Molecular Evolutionary Analysis of pH1N1 2009 Influenza Virus in Reunion Island, South West Indian Ocean Region: A Cohort Study

BACKGROUND/OBJECTIVES: Molecular epidemiology is a powerful tool to decipher the dynamics of viral transmission, quasispecies temporal evolution and origins. Little is known about the pH1N1 molecular dynamics in general population. A prospective study (CoPanFlu-RUN) was carried out in Reunion Island to characterize pH1N1 genetic variability and molecular evolution occurring in population during the pH1N1 Influenza pandemic in 2009. METHODOLOGY: We directly amplified pH1N1 genomes from 28 different nasal swabs (26 individuals from 21 households). Fifteen strains were fully sequenced and 13 partially. This includes pairs of sequences from different members of 5 separate households; and two pairs from individuals, collected at different times. We assessed the molecular evolution of pH1N1 by genetic variability and phylogenetic analyses.
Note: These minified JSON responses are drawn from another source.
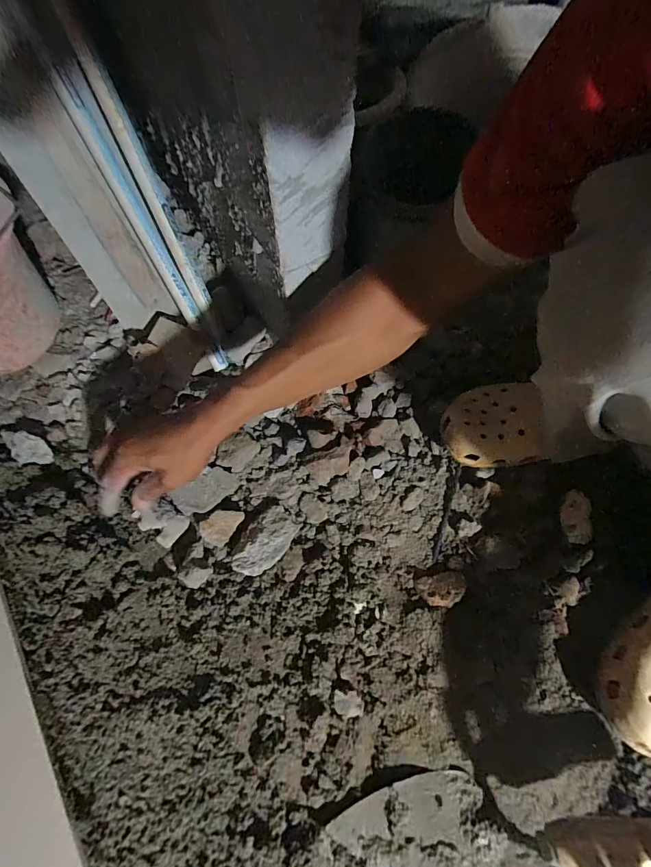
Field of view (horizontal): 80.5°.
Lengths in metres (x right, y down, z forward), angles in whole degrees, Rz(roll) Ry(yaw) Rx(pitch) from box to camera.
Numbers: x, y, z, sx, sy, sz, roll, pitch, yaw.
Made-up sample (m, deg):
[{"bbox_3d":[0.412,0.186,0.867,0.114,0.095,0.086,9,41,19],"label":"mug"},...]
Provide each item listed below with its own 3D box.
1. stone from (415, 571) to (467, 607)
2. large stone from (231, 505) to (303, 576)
[{"bbox_3d":[0.132,0.174,0.431,0.053,0.018,0.034,-11,66,-8],"label":"stone"},{"bbox_3d":[-0.070,0.126,0.447,0.050,0.021,0.082,33,68,12],"label":"large stone"}]

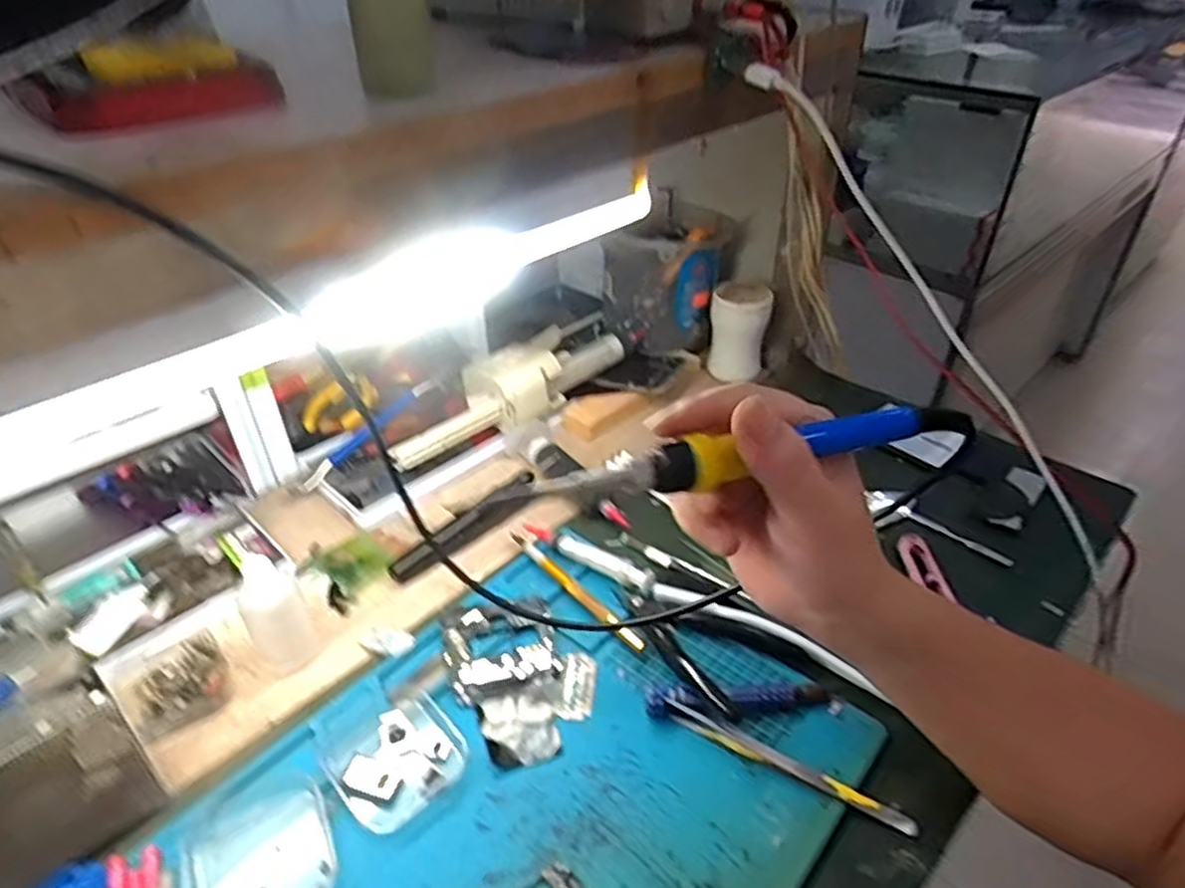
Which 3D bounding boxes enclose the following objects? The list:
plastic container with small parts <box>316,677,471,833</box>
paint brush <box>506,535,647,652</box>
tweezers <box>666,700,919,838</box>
[{"bbox_3d":[-0.111,0.161,0.397,0.064,0.013,0.083,-30,46,-33],"label":"plastic container with small parts"},{"bbox_3d":[-0.013,0.094,0.482,0.009,0.006,0.132,-27,44,-31],"label":"paint brush"},{"bbox_3d":[0.102,0.167,0.383,0.130,0.012,0.009,19,41,24],"label":"tweezers"}]

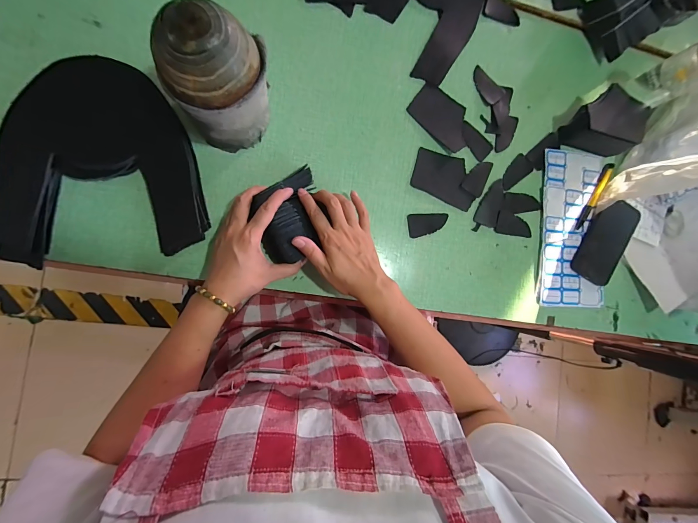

PRINCIPAL FINDINGS: We found that i) Reunion pH1N1 sequences stemmed from global “clade 7” but shaped two phylogenetic sub-clades; ii) D239E mutation was identified in the hemagglutinin protein of all Reunion sequences, a mutation which has been associated elsewhere with mild-, upper-respiratory tract pH1N1 infecting strains; iii) Date estimates from molecular phylogenies predicted clade emergence some time before the first detection of pH1N1 by the epidemiological surveillance system; iv) Phylogenetic relatedness was observed between Reunion pH1N1 viruses and those from other countries in South-western Indian Ocean area; v) Quasispecies populations were observed within households and individuals of the cohort-study. CONCLUSIONS: Surveillance and/or prevention systems presently based on Influenza virus sequence variation should take into account that the majority of studies of pH1N1 Influenza generate genetic data for the HA/NA viral segments obtained from hospitalized-patients, which is potentially non-representative of the overall viral diversity within whole populations. Our observations highlight the importance of collecting unbiased data at the community level and conducting whole genome analysis to accurately understand viral dynamics.